NVIDIA Nemotron 3 Ultra: 550B sparse model activates 55B weights for agent tasks
NVIDIA released Nemotron 3 Ultra, a 550-billion-parameter sparse model with 55 billion active weights, combining Mamba2 and Transformer layers for long-context agentic workflows.
NVIDIA released Nemotron 3 Ultra, a 550-billion-parameter sparse mixture-of-experts model that activates 55 billion weights per forward pass. The architecture blends Mamba2 state-space layers and Transformer blocks in a 4:1 ratio, pretrained on 20 trillion tokens in NVFP4 precision and post-trained with a two-stage MOPD pipeline.

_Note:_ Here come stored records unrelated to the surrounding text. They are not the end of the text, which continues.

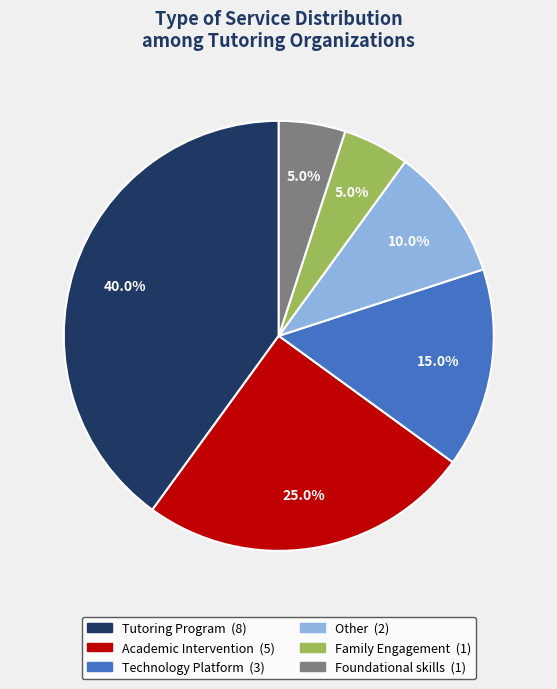

What percentage do Academic Intervention and Family Engagement together represent?

30.0%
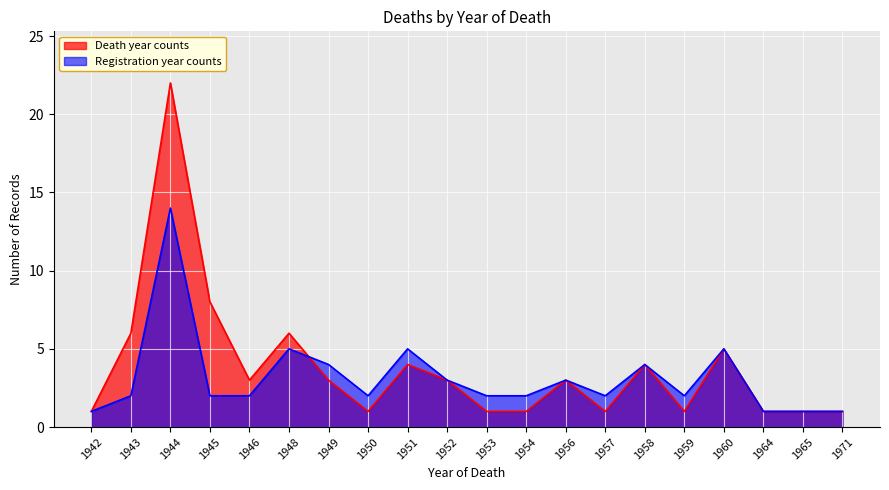

Reading left to right, transcribe all the data shown in this chart.

1	6	22	8	3	6	3	1	4	3	1	1	3	1	4	1	5	1	1	1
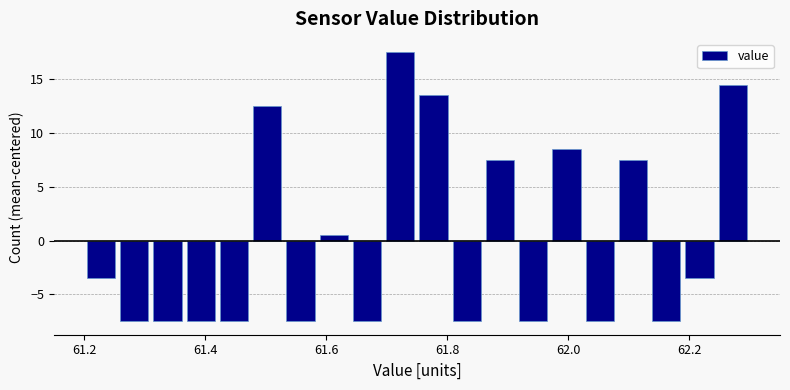

Around what value on the x-axis is the tallest bar? Give the approximate position of its centre, as read against the axis.

61.72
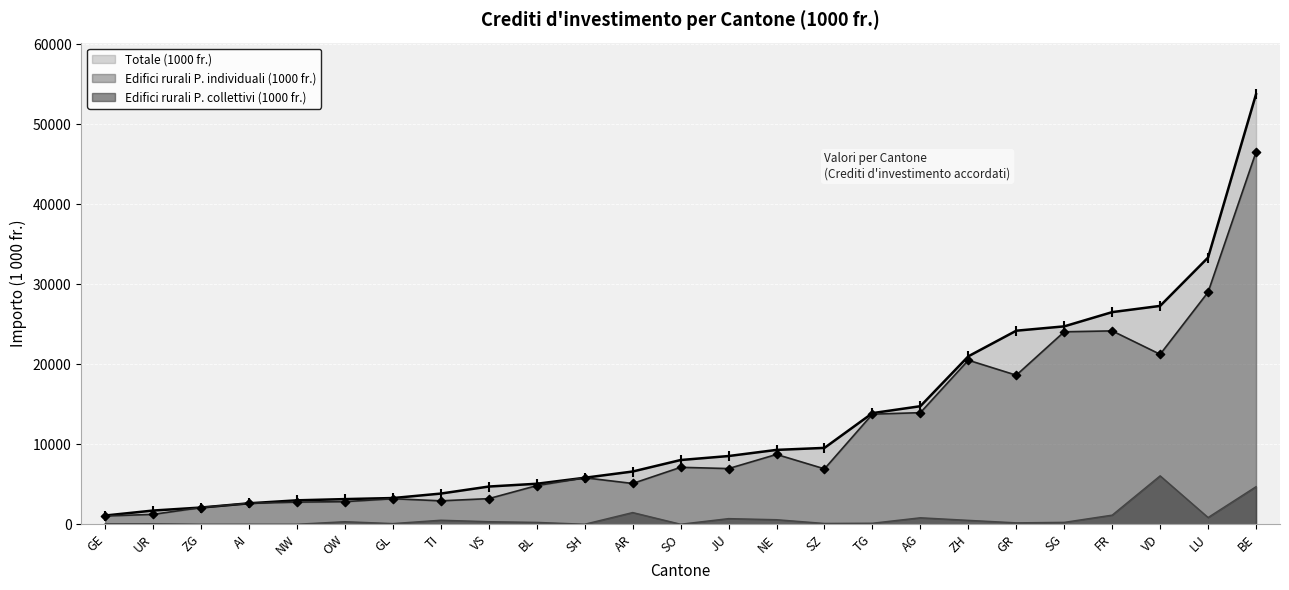

Is the value of Edifici rurali P. individuali (1000 fr.) at OW greater than the value of Totale (1000 fr.) at LU?

No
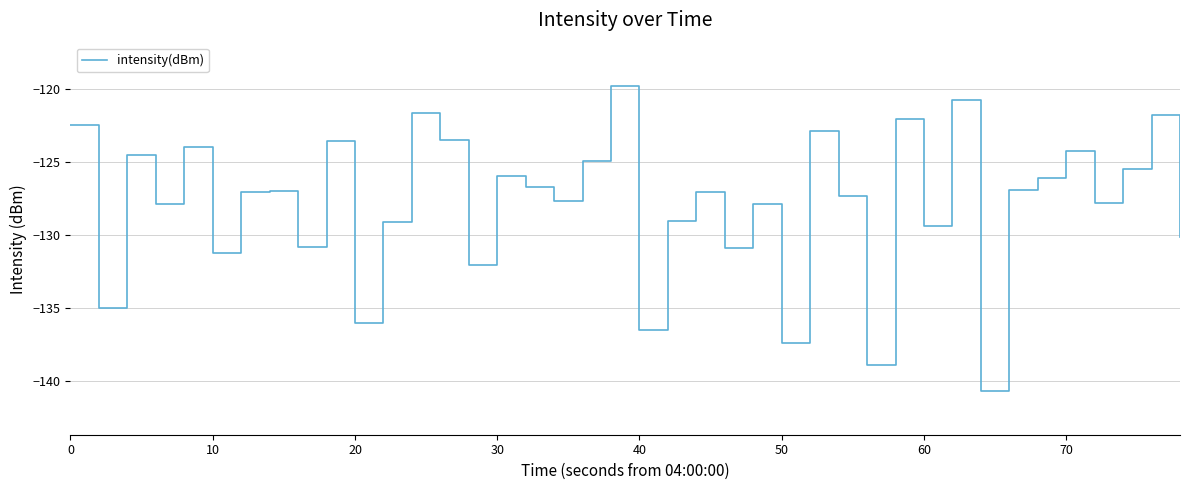

Does the chart have visible grid lines?

Yes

The model natively supports multi-turn planning and ships with base weights, post-trained checkpoints, reward models, NVFP4-quantized versions, and full training recipes under an open license.
The LatentMoE design keeps inference costs manageable despite the 550B total parameter count — only 55B are active at runtime, putting compute closer to a dense 70B model while preserving the capacity advantages of a much larger expert pool. The 4:1 Mamba2-to-Transformer ratio reflects a broader industry bet on state-space models for long-context efficiency: Mamba layers scale subquadratically with sequence length, while Transformer blocks preserve the attention mechanisms that excel at tool-use reasoning. NVIDIA published the weights on HuggingFace in BF16 and NVFP4 formats, with community GGUF quantizations already available from Unsloth for CPU and lower-VRAM inference. Free API access is live on Opencode for testing multi-step agentic tasks without local hardware.